Amnesty International’s Donatella Rovera and Joanne Mariner report on the latest massacre in a town West of Bangui, where they saw the remains of dozens of men and women littering the streets and found an 11-year-old girl who had miraculously survived it all.
As if the unfolding horror in the Central African Republic could not get any more shocking, the scene we witnessed in a remote town north-west of Bangui, left us stunned.
We arrived in Bouguere on 13 February to investigate a massacre that had taken place some three weeks earlier. More than 40 people had been killed by anti-balaka militias and most of the town’s Muslim residents had fled.
But on arrival in the town nothing prepared us for what we found.
The streets were littered with bodies. We counted 21 including three women and even a baby. Dogs were feeding on some of the corpses. Some of the male victims were partially burned. The feet of one man had been tied together, evidence that that he had been taken prisoner before being executed. The residents said that there were more in the outskirts of the town.
They had all been killed in an attack by anti-balaka militias on the morning of 10 February, just days before we arrived.
The small bundles of clothing lying where some of the bodies were found meant that people were caught and killed as they tried to flee.
The Muslim area of Bouguere was eerily empty. Most of the houses and businesses had been ransacked and some burned down. Those who had not been killed had fled.
And then, we found her.
Crouching in the corner of an abandoned house, a girl about 11 years old had survived it all. She had been there, alone, without food or water, for four days. She was terrified, could hardly speak and was so weak she could not even stand.

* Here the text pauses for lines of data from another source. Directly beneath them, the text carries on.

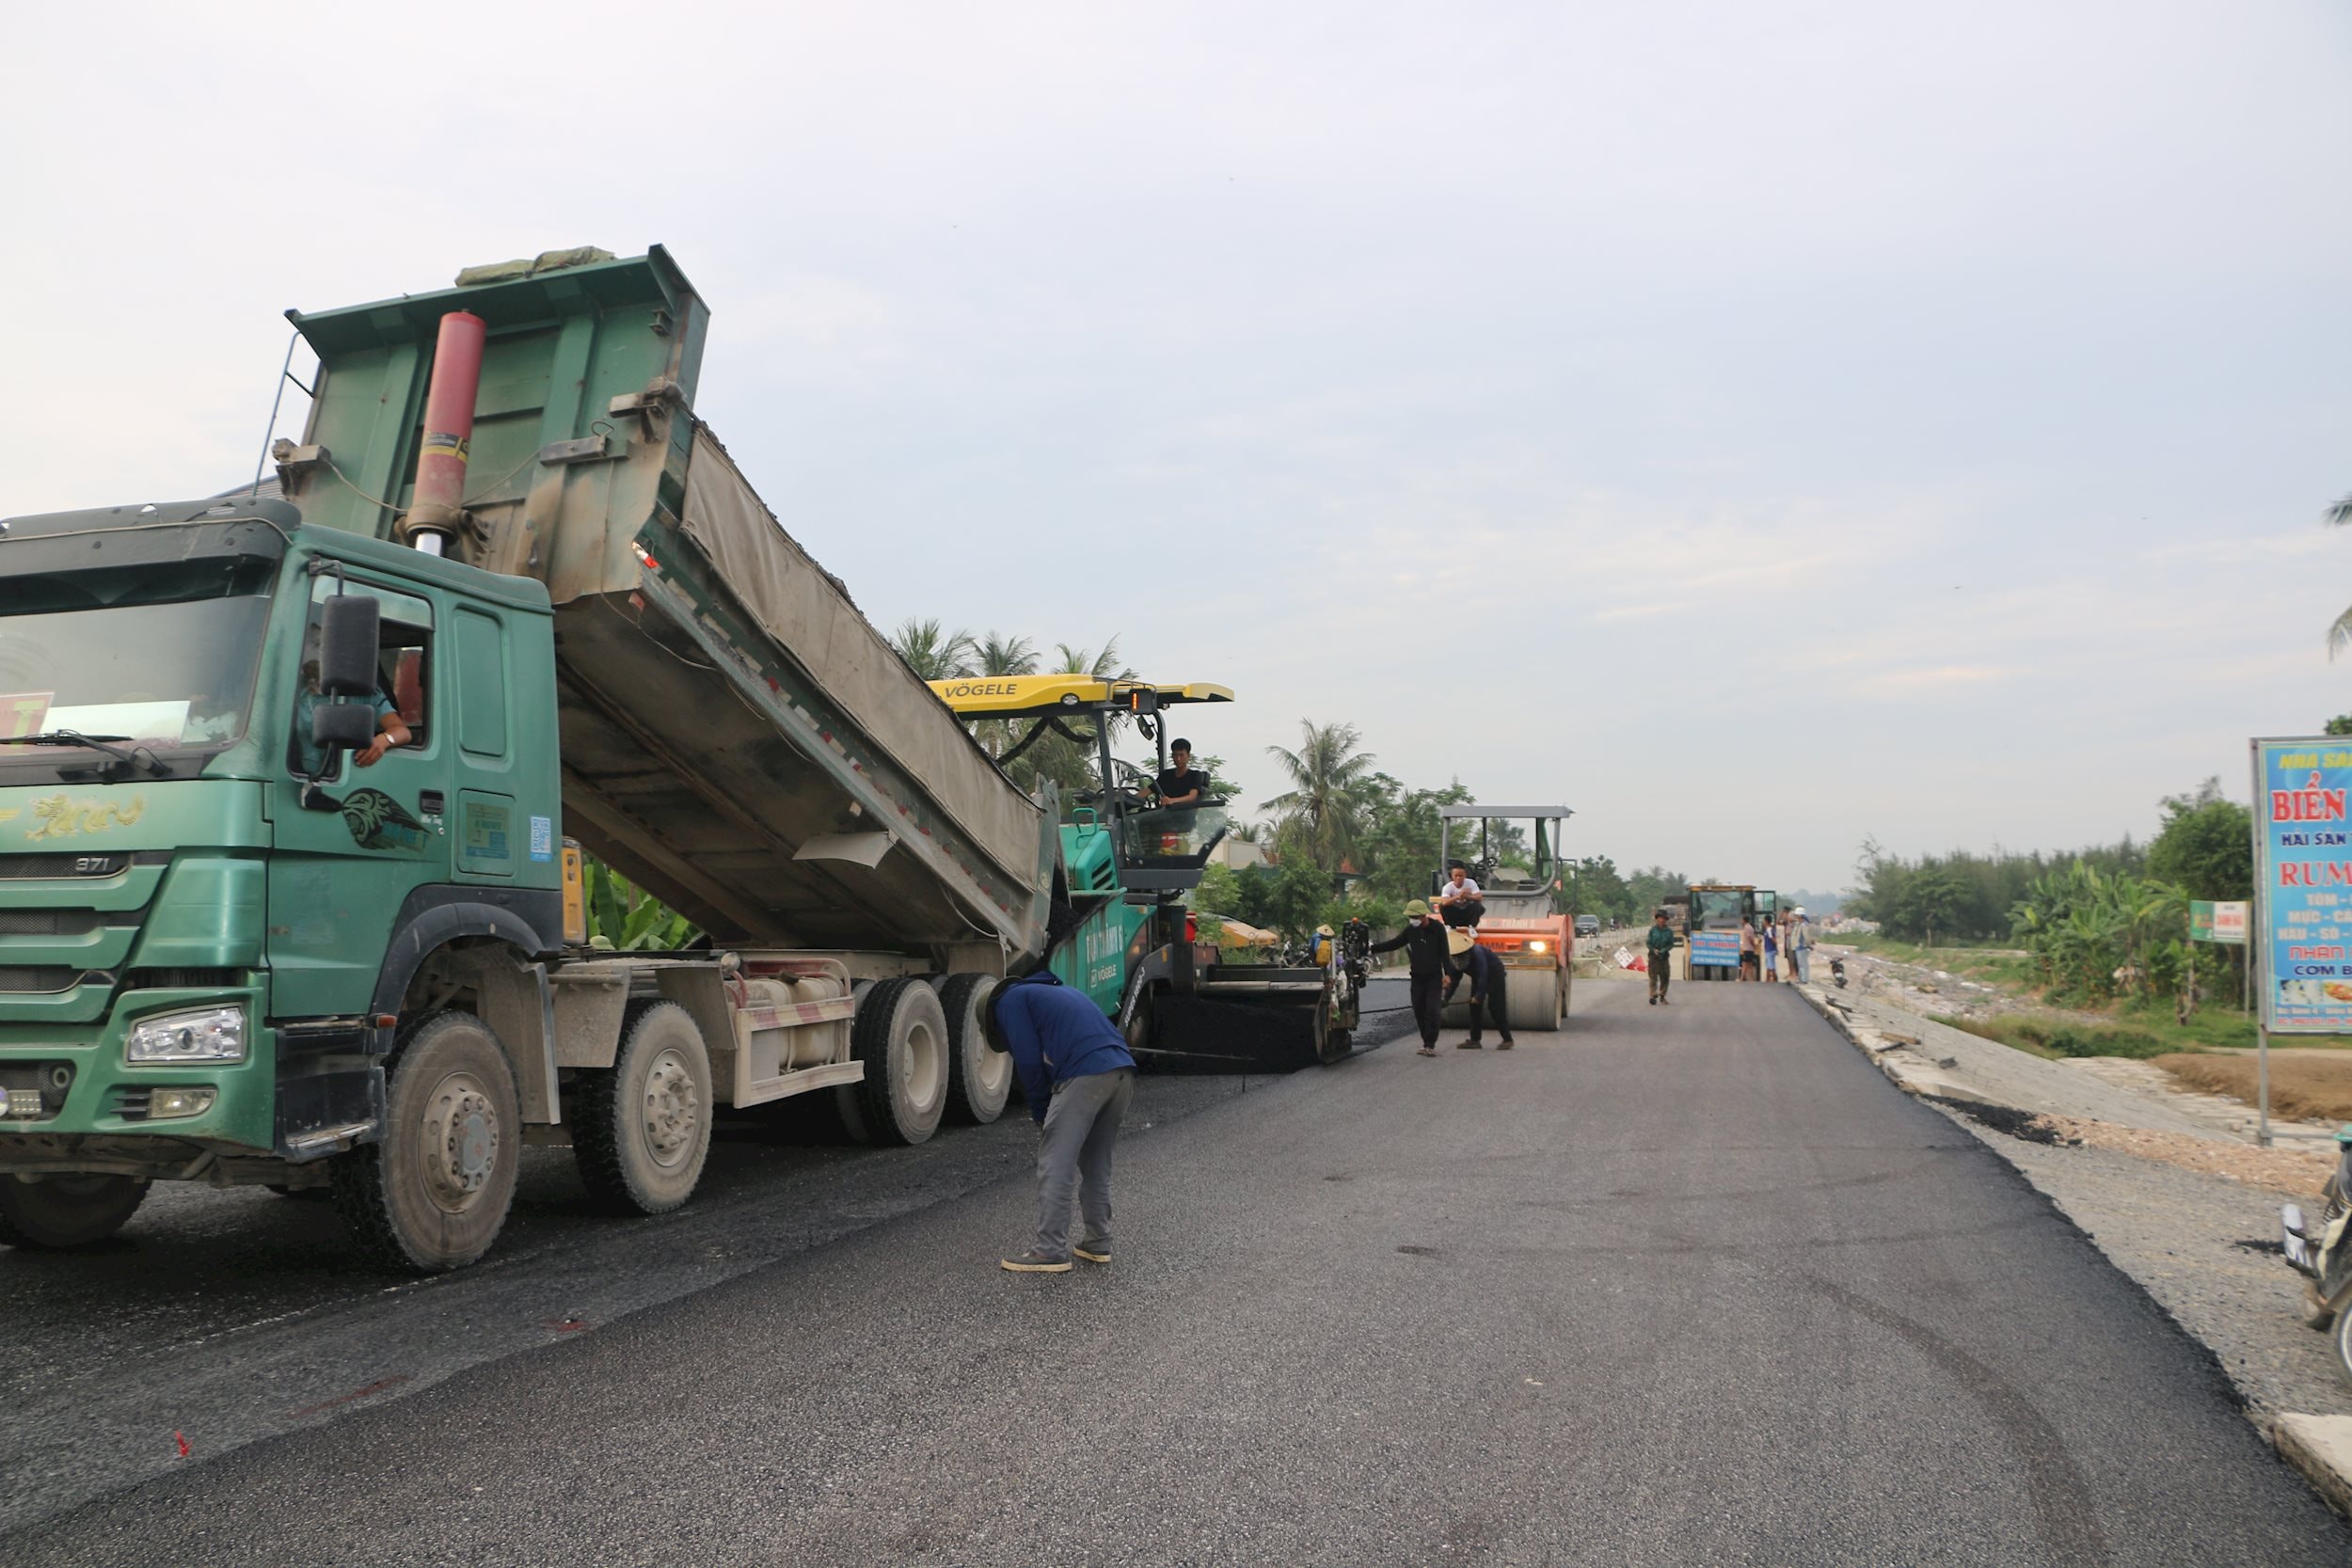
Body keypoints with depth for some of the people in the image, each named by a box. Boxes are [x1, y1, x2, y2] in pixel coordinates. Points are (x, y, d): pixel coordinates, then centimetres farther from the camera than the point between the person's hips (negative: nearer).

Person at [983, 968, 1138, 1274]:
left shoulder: (1009, 1000, 13)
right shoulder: (1057, 991, 36)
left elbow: (1029, 1060, 1)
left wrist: (1040, 1113, 14)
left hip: (1085, 1075, -8)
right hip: (1123, 1073, 8)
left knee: (1055, 1165, 0)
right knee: (1096, 1163, 20)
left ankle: (1050, 1252, 1)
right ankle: (1097, 1243, 25)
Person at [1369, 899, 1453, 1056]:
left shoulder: (1437, 929, -8)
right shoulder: (1410, 930, 3)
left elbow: (1444, 952, -7)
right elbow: (1393, 944, 6)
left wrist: (1446, 974, -13)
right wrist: (1372, 948, -4)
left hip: (1434, 977, -4)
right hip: (1417, 977, 4)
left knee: (1432, 1010, -11)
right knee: (1419, 1011, 3)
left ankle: (1430, 1044, -8)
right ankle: (1427, 1043, 12)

She said her father was killed in the attack, and residents said her mother had been killed in an earlier assault. The girl was the only Muslim survivor and the Christian residents of the town begged us to take her. We took her to a place of safety.
What happened in Bouguere was shocking, extremely disturbing, infuriating.
International peacekeepers were nowhere to be seen, even though the area had already witnessed violent confrontations between anti-balaka militias and Seleka forces resulting in the massacre of civilians three weeks earlier.
It was one of those places where something tragic was expected to happen but somehow, the international forces, sent to protect civilians were nowhere to be seen.
Boguere is a mining town, known for its gold and diamond trading, making it particularly attractive to looters.
But these are revenge attacks. Previously, a notorious Seleka commander had made the town his home base, carrying out widespread human rights abuses against the local population and neighbouring villages and towns.
Christian residents recounted the abuses of the Seleka commander, saying that he once killed an entire family because the father had protected two men whom the commander didn’t like. It was the entire region’s fear and hatred of the commander, they said, that stoked the anger and thirst for revenge that lead to the recent attacks against the town’s Muslim population.
He is believed to have been killed in the massacre on 24 January.
Sadly, what happened in Bouguere is not an exception.
The following day, as we drove south to the village of Boboua, we found three bodies lying in front of a mosque. They were the village’s Muslim mayor, Adamou Dewa, his son Abu Bakr and another Muslim resident named Abdou.
As we left, a frantic group of Muslim residents emerged from their hideouts in the bush and flagged down our vehicle. They told us that anti-balaka fighters had attacked their village three hours earlier and killed the three men. They said that there were only 200 Muslims left and they were under serious threat.
“We were born here,” one of them exclaimed, “where can we go?”
It was only then that African Union peacekeepers were arriving to ascertain what had happened. Too late for the dead, and they were not going to stay. With no protection, the remaining Muslim residents will have to leave for their own safety.
Muslims are being brutally murdered or driven away from most towns and villages.
In Mbaiki, for example, only one Mulsim family remained, out of a previous population of several thousand.
In Yaloke, once home to an estimated 10,000 Muslims, only 742 remained as of 13 February.
The Muslim community of Boda is being protected from attack by French peacekeeping forces, but only as they prepare to to flee the country.
The mass killing of civilians, destruction of homes, businesses and mosques are being used by the anti-balaka to “ethnically cleanse” the Central African Republic of its Muslim population. These are crimes against humanity and war crimes.
Massacres are a disturbing, common feature of the crisis in the Central African Republic. Day after day, men, women and children have been killed with guns and machetes, some left to rot in the streets. Many of those horrors are documented in our latest briefing.
Muslim areas are left empty as the population is forced to flee to neighbouring countries.
The International peacekeeping troops have all too often been absent when and where they are needed most. Their deployment has not kept up with the pace of rapidly changing developments on the ground. And at times they have been reluctant to challenge anti-balaka militias, and slow to protect the threatened Muslim minority.
The international peacekeeping force must break the control of anti-balaka militias and station sufficient and well-supported troops in towns and villages where Muslims are threatened.